Aren’t you as well suspectable to the same treatment by your own govt. just because you or child may look or act different?
It’s only gets better when the real source was from a now, arrested, posted bond and disappeared woman in CO who has a record of abusing the “lust for power” that CPS workers think they are somehow ordained to have. Seems this is not her first parade.
I’ll wager this country will not begin to wake up till fuel hits 10$ a gallon, but by then all will be maxed out on their credit limit and will no longer have the ability to stage any sort of real fight against our oppressors.
This case may have a couple of valid victims, but to invade and kidnap the children sorta went out with the dark ages didn’t it?
Seems it’s pretty close time to pay the piper or fire him/her.
TC (d16524) — 4/22/2008 @ 2:49 amThey just bused 100 or so children from the San Angelo Coliseum – apparently to a location where they will be placed in foster homes.
By all indications, there’s no shortage of families wanting to take them.
What criteria were used and how they could be placed before DNA comes back is not clear.
steve (14045a) — 4/22/2008 @ 1:29 pmI don’t think they are placing them with families. I think they are putting them in group homes so the children will be able to stay with their siblings and the underage mothers can stay with their children.
DRJ (a431ca) — 4/22/2008 @ 1:33 pmPerhaps, as CNN reported, the process of placing them with foster families has begun and that they would be in group shelters in the interim.
steve (14045a) — 4/22/2008 @ 1:50 pmI doubt they will make individual placements until after the final hearings.

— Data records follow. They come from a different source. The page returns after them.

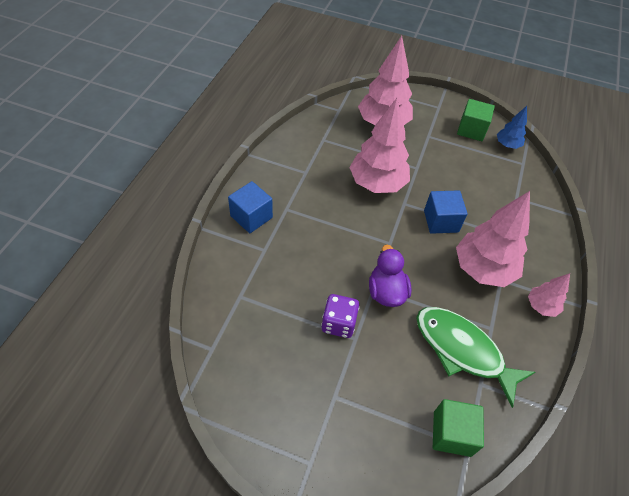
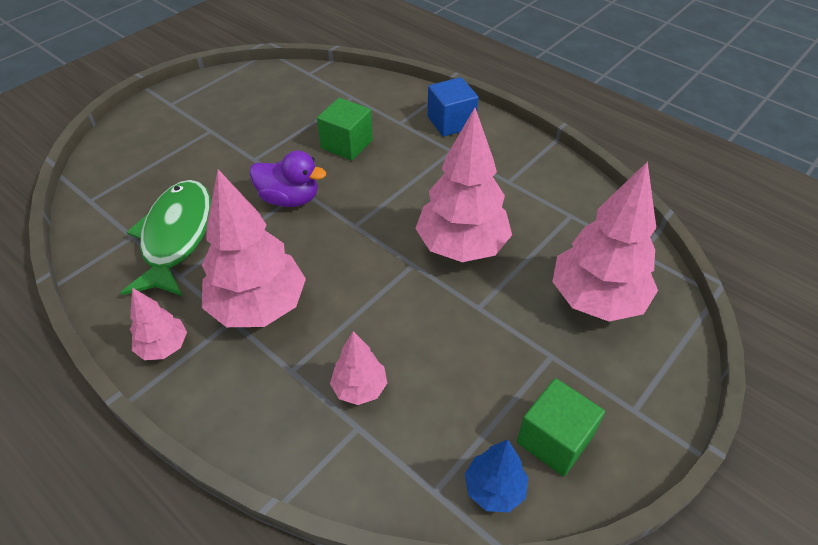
camera: 115 degrees right, 5 degrees down
purple dice [321,294,360,338] -> none
green fish [416,307,535,408] -> green fish turned 60 degrees counterclockwise [120,180,211,296]
blue cube [424,190,468,234] -> none
green cube [433,399,484,457] -> green cube moved to [317,98,373,160]
none -> pink tree [330,331,387,405]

DRJ (a431ca) — 4/22/2008 @ 2:00 pmIf the court did not order them kept apart from general stir at the shelters, assimilation presents obvious hurdles.
steve (d78d45) — 4/22/2008 @ 2:31 pmApparently some are being moved to shelters but group homes aren’t shelters. They are individual homes in a group setting and each home has parents. In my area, it’s similar to the arrangement at the FLDS compound and they are even located on ranches.
EDIT: From the Houston Chronicle –
They seem to be choosing primarily rural facilities, although with the number of placements they may not have had much choice.
DRJ (a431ca) — 4/22/2008 @ 2:49 pmThe last Houston Chronicle link also shows how this is becoming an education debate as much as a civil liberties issue. Some are placing the blame on Texas’ rules that permit home-schooling without oversight. It will really be a battle if the legislature tries to limit home-schooling.
DRJ (a431ca) — 4/22/2008 @ 3:03 pmThe homeschooling issue was something that Jeri Lynn mentioned on an earlier thread, and I concurred that it would be a convinient time for the state to step in and tighten the screws on homeschoolers. This is a most unfortunate turn as the vast majority of homeschoolers are not cultists. As this is currently happening in Cali, I hoep we don’t see a trend develop throughout the country.